I fixed it a while back by letting my books gather dust on the shelves.

Also no retreat bonus to committed attack. And with committed attacks you can take a -2 to your hit but get a double step. Defensive attacks bonus to defend is significant (you also keep your retreat), but that -2 to damage ruins rolls when a difference of 1 can make or break a major wound threshold.

Fixing martial vs mage balance in 3.5 is like asking for individual Guardsmen to be balanced against Spess Marines.
It's inherent in the system that mages have Phenomenal Cosmic Power. The best you can do is play some godawful splatbook Gish or uber martial.
Or simply play a better system.
Or deal with it.

I propose multiclassing into rogue and taking out the wizard when they don't expect it. They tend to set up alarm only when they go to sleep, so guess you can shank them while they're watching birds or something.

You DO NOT rush wizard 1 vs 1, fucker can kill you from distance.


When it comes to party members... Guess either letting martials have some magic trinkets or casters being beginners of sorts.

This is what I do. Casting time goes from 1 round to 1 minute. Applies to Clerics and Druids as well.

Fighters more or less become the only meaningful fighting class- fulfilling the role they're supposed to. Mages become out of combat utility, and assault artillery when you are the aggressor. Rogues remain as direct combat support and espionage. Clerics can kinda hold their own as tanky combatants but healing only occurs post-battle.

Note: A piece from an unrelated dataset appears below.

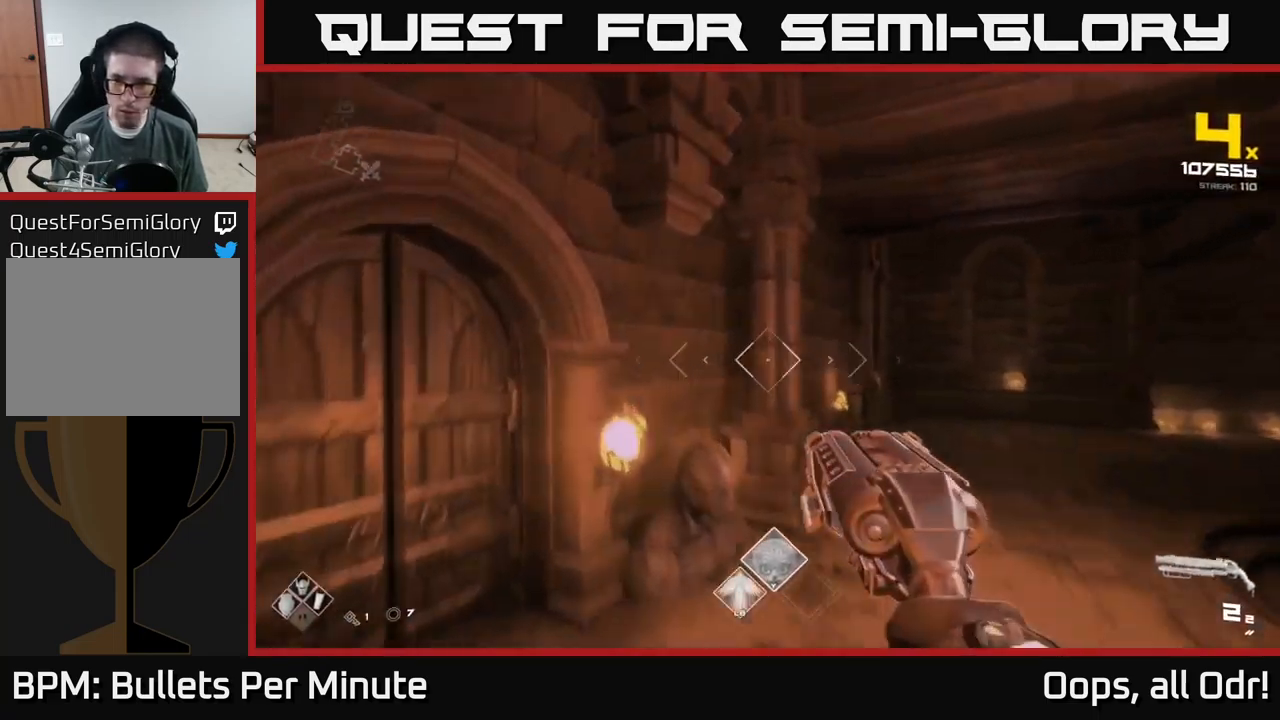
{"buttons": [], "left_stick": "up-right", "right_stick": "right", "events": [[50, "A", "up"], [150, "right_stick", "right"], [450, "left_stick", "up-right"]]}
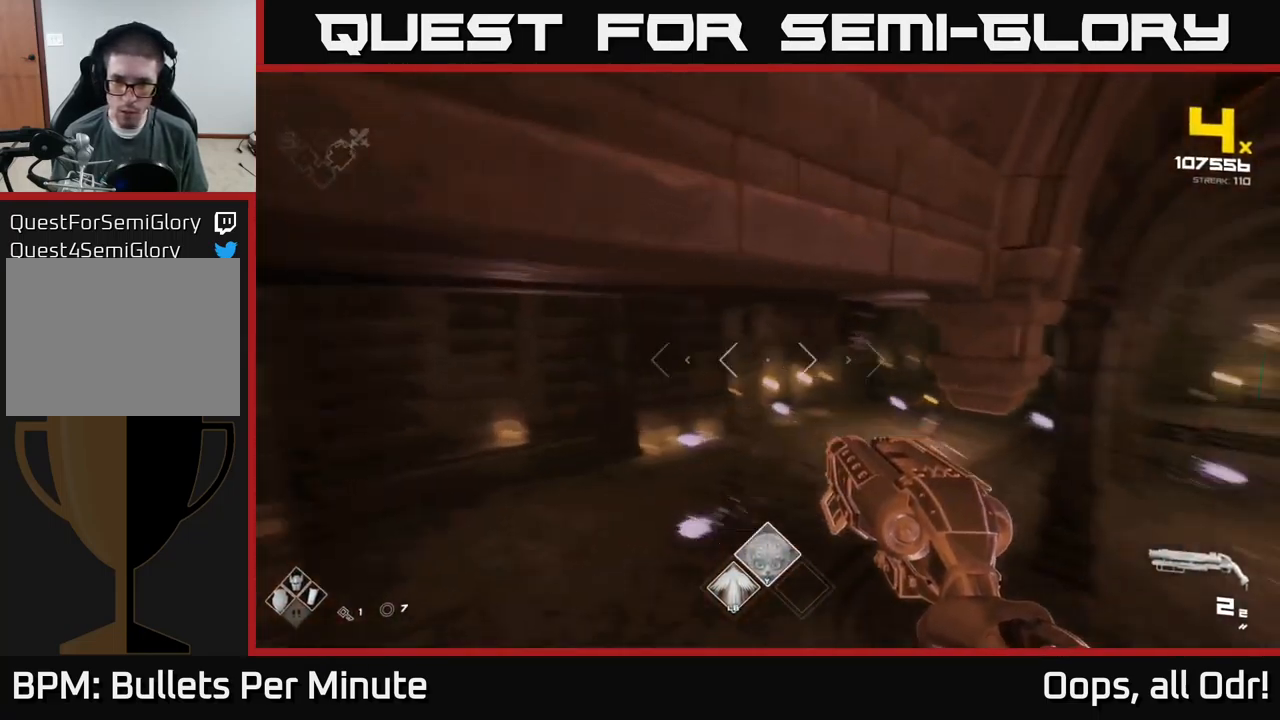
{"buttons": [], "left_stick": "left", "right_stick": "right", "events": [[50, "right_stick", "center"], [250, "left_stick", "center"], [333, "right_stick", "right"], [350, "left_stick", "up-left"], [450, "left_stick", "left"]]}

You have to rebuild party balance for the encounter though. If you're doing primarily hack and slash combat, you need primarily fighters. If you have a mage, you either have a large party to keep him safe, or you do without your "trivialize every obstacle" button.

I'm not really asking for a fix. I was just pointing out why the martial classes can't keep up. I used 3.x as a practical example because that's the one I had the easiest examples from.

Warhammer 40k did it pretty well. Massive penalties to using spells.

>You fucked up your fireball. Now it's raining blood. A demon steps out the warp and starts attacking your ennemies.

Why martials want to keep up with a Magnifficient Artisan of Gnosis? We powerfull, its true, but we have our power matched with tasks you would not understand. Please comeback to your undead\ork\goblin slaying duties and profilirate your mind with useless thoughts.

>Went better than expected.png

All demons summoned in 40krpgs go for psyker first.

>You can feel the daemon growing in power as he eats your enemies and his influence on the Materium grows. Having finished his meal, he turns on the party.